- Originally published on the Bartitsu.org site on Friday, 23rd April 2010
A longtime wrestling, boxing and general “antagonistics” enthusiast, Percy Longhurst’s precise connection with Bartitsu is a matter of some speculation.
He was among the audience at some of E.W Barton-Wright’s early self defence exhibitions in London (1898-99) and actually volunteered to try his considerable wrestling skill against one of the newly-arrived Japanese jiujitsuka; by his own account, Longhurst put up a game defence but was quickly defeated, apparently with some sort of arm-lock. Circumstantial evidence suggests that he was likely among the original members of Barton-Wright’s Bartitsu Club, as he later credited a particular throwing technique to Barton-Wright; he was definitely a student of Yukio Tani’s and Sadakazu Uyenishi’s, but the chronology is not clear.
Longhurst was a prolific writer on all manner of athletic topics. His commentaries on, for example, the disadvantage of European wrestlers being required to fight under Barton-Wright’s submission grappling rules during the latter’s music hall challenge performances, and his balanced and realistic take on the “boxing vs. jiujitsu” controversy of 1906-7, reveal a canny and pragmatic approach to personal combat.

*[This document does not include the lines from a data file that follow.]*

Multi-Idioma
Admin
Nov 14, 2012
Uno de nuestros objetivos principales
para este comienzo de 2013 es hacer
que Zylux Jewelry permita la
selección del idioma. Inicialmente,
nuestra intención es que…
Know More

Longhurst’s book “Jiu-Jitsu and Other Methods of Self Defence“, likewise, offered a very Bartitsu-like combination of wrestling, jiujitsu, boxing, kicking and stick fighting techniques, and is, in fact, the closest thing to a “Bartitsu manual” to have come out of England in the early 20th century.

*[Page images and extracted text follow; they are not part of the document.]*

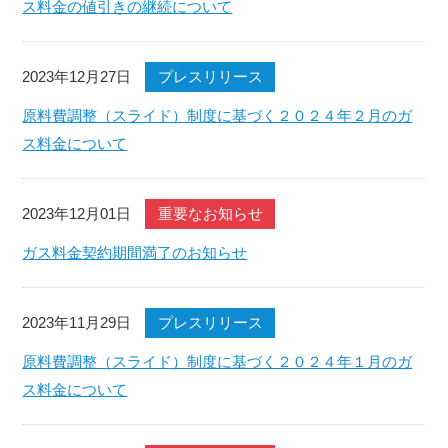
ス料金の値引きの継続について
2023年12月27日
プレスリリース
原料費調整（スライド）制度に基づく２０２４年２月のガ
ス料金について
2023年12月01日
重要なお知らせ
ガス料金契約期間満了のお知らせ
2023年11月29日
プレスリリース
原料費調整（スライド）制度に基づく２０２４年１月のガ
ス料金について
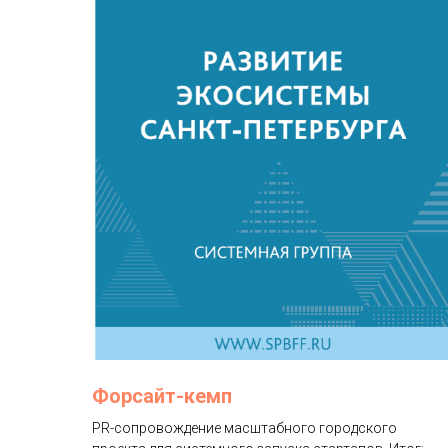
Форсайт-кемп
PR-сопровождение масштабного городского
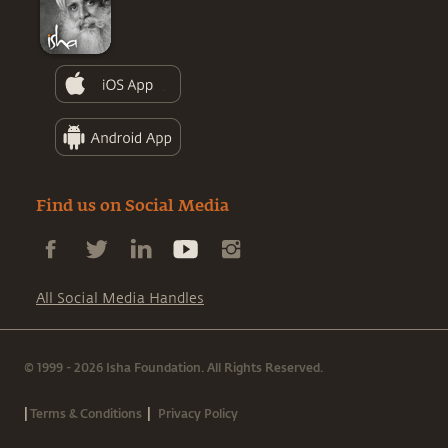
Find us on Social Media
All Social Media Handles
© 1999 - 2026 Isha Foundation. All Rights Reserved.
|
|
Terms & Conditions
Privacy Policy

Longhurst’s article “A Few Practical Hints on Self Defence” (reproduced below) was originally published in Sandow’s Magazine of Physical Culture between January and June of 1900. It presages “Jiujitsu and Other Methods of Self Defence” in several ways and is also notable for including a veiled reference to the Afro-Brazilian martial art of capoeira (!)
Click on the images below to see them in full size.
Along with his colleagues William Garrud, W. Bruce Sutherland and Percy Bickerdike, Longhurst later became a founding member of the British Jiujitsu Society, and he continued to write on judo, jiujitsu and self defence topics throughout the early-mid 20th century.